▶ _What you have to do_
Copy the part of the items below that opens with the line containing "(P3) – (P5) – (S1)" and closes with the line containing "scientifiqu", replacing "élèves" with "enfants" and leaving everything else unchanged.

▶ _Excerpted data_

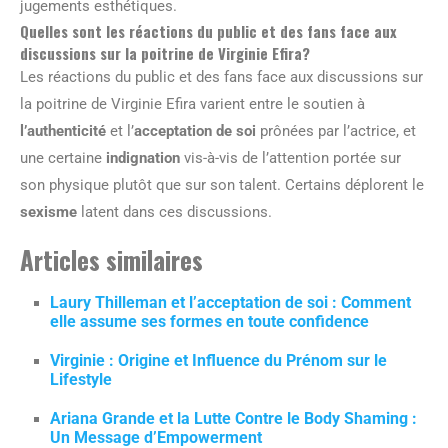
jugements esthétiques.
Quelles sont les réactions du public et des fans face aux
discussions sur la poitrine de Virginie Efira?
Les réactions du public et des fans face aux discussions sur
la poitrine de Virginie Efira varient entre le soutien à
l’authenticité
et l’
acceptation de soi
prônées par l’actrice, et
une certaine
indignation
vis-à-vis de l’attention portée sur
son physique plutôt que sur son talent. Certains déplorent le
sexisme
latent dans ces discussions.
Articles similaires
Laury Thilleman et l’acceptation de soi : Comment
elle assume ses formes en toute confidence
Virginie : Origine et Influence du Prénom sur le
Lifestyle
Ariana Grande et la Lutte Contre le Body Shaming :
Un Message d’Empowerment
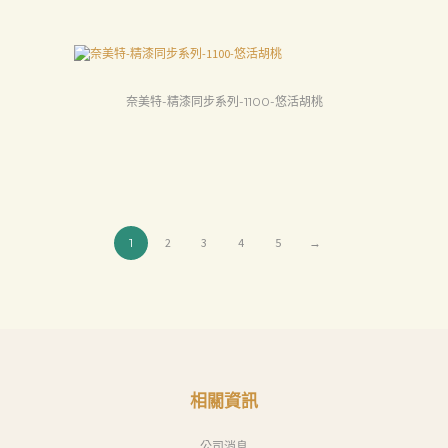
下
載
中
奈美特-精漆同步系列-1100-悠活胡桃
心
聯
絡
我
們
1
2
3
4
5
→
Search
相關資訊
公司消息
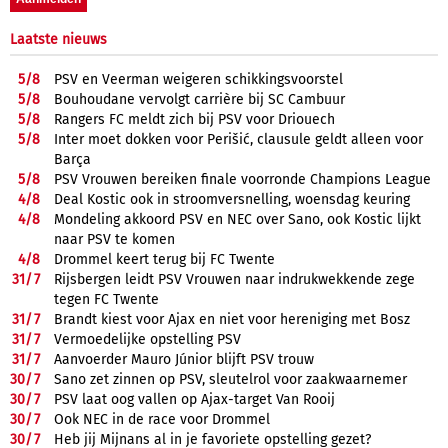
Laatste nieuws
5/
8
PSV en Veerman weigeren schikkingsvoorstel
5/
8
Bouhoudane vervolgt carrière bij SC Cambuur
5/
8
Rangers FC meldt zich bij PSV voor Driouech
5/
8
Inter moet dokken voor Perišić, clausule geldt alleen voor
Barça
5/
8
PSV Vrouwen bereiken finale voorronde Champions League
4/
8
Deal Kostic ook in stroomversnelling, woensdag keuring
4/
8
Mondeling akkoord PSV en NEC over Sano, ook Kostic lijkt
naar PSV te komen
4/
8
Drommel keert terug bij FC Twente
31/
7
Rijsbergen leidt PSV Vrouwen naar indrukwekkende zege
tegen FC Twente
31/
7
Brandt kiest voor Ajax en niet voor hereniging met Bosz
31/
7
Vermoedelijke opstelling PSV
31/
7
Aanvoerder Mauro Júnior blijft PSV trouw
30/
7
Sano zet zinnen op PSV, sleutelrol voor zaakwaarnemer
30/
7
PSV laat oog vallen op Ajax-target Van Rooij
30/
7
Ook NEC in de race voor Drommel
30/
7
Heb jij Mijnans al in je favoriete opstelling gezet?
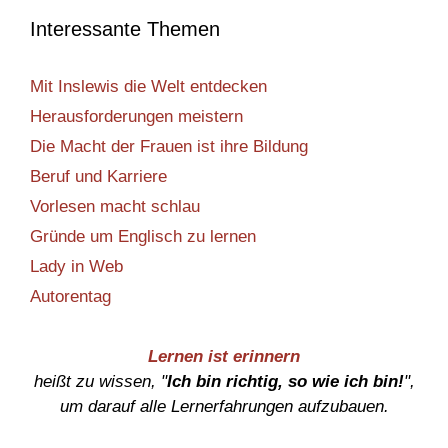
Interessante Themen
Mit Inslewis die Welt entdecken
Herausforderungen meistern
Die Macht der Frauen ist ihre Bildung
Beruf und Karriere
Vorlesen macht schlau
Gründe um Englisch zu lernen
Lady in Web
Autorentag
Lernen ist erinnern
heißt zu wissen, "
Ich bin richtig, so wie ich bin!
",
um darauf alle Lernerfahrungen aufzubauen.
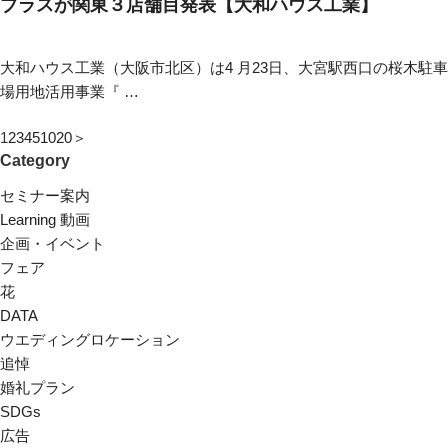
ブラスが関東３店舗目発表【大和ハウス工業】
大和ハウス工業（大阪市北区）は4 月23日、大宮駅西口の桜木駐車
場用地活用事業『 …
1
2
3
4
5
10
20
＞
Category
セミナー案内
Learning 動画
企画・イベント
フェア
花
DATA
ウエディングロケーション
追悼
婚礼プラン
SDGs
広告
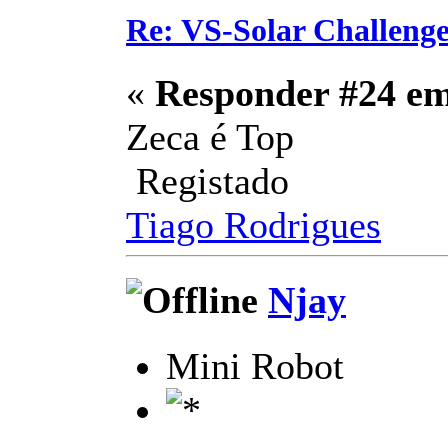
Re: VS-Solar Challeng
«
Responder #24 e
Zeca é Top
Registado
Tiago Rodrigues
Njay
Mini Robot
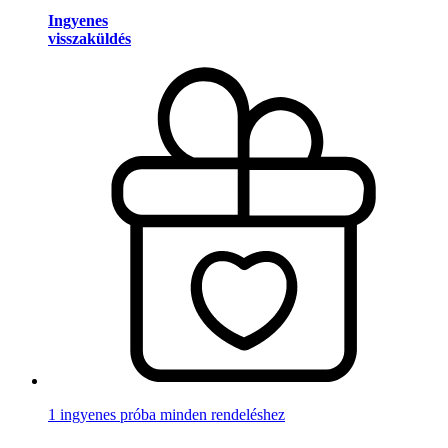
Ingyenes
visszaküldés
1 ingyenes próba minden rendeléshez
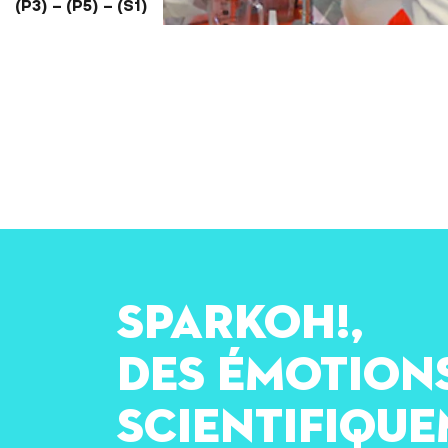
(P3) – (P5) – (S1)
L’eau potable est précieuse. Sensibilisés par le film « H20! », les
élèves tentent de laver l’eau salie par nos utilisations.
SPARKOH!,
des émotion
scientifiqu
--
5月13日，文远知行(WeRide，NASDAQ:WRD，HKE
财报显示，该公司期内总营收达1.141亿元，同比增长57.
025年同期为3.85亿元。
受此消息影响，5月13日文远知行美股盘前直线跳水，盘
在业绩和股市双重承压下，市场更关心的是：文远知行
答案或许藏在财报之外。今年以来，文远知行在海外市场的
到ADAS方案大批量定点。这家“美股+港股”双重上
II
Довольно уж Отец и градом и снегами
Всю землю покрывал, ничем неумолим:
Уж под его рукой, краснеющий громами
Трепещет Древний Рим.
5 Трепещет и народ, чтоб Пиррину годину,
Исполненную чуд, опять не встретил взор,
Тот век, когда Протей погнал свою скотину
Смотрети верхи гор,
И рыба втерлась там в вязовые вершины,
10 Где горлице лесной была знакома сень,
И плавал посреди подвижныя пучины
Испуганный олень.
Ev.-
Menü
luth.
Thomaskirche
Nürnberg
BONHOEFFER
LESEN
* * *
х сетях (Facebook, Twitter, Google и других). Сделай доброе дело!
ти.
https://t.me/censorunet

▶ _Result_
(P3) – (P5) – (S1)
L’eau potable est précieuse. Sensibilisés par le film « H20! », les
enfants tentent de laver l’eau salie par nos utilisations.
SPARKOH!,
des émotion
scientifiqu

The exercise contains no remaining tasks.